◆ Action item ◆
Reproduce the rows below word for word, from the line containing "Rationale Explanation" through the end of the rows. Leave the pictures out of your answer.

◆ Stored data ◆
== == ==

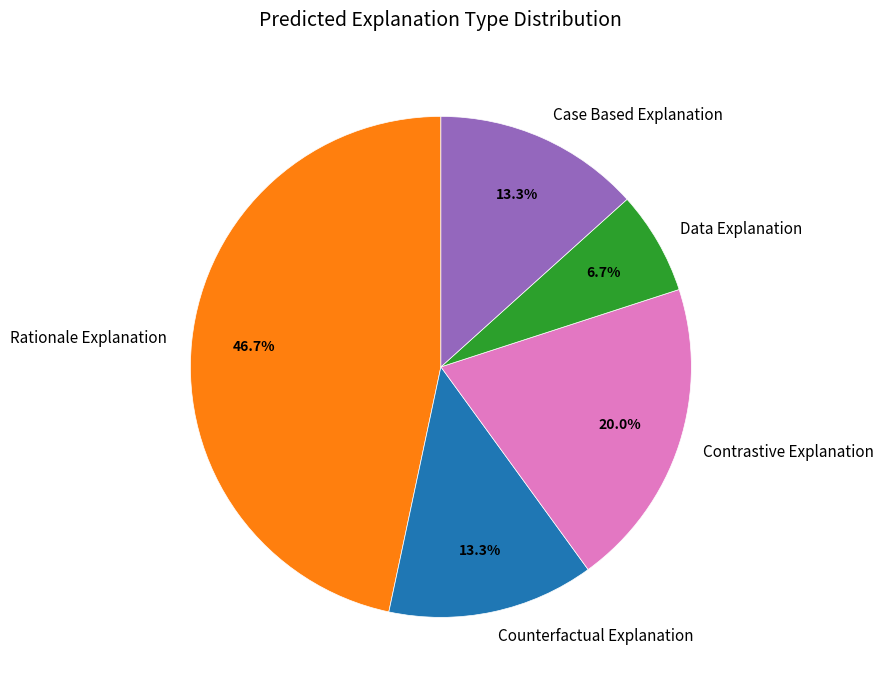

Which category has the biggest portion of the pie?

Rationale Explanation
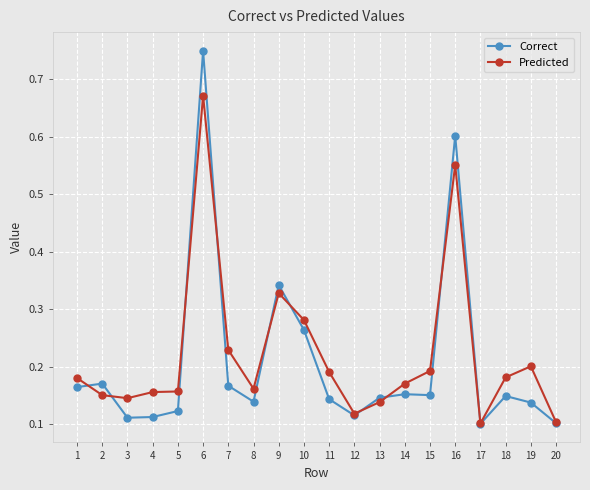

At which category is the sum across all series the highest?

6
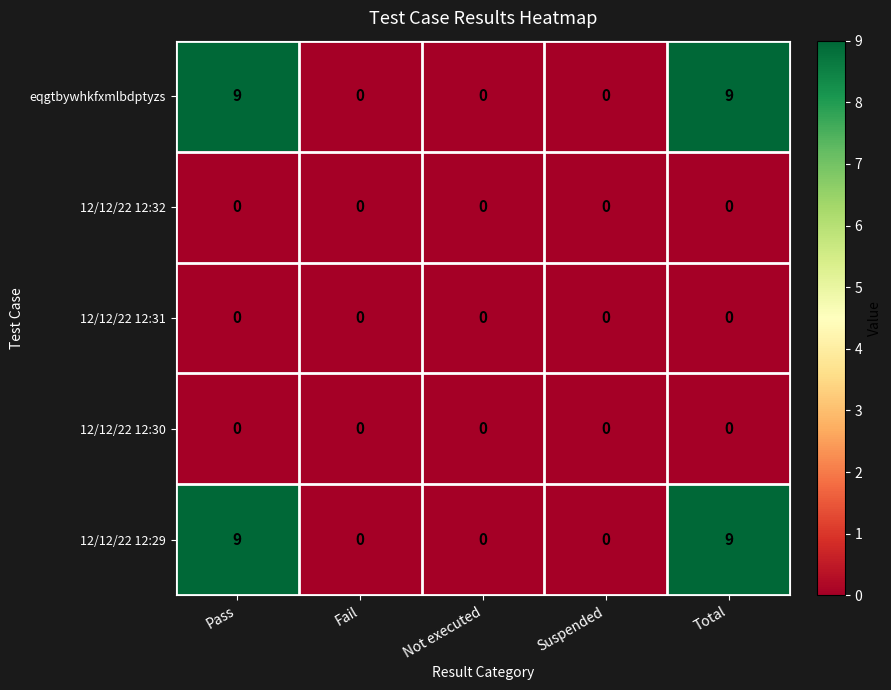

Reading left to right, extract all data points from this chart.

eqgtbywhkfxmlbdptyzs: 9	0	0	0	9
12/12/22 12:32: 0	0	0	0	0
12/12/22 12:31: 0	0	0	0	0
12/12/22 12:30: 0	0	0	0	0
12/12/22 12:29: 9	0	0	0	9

== == ==

◆ Solution for this problem ◆
Rationale Explanation

At which category is the sum across all series the highest?

6

Reading left to right, extract all data points from this chart.

eqgtbywhkfxmlbdptyzs: 9	0	0	0	9
12/12/22 12:32: 0	0	0	0	0
12/12/22 12:31: 0	0	0	0	0
12/12/22 12:30: 0	0	0	0	0
12/12/22 12:29: 9	0	0	0	9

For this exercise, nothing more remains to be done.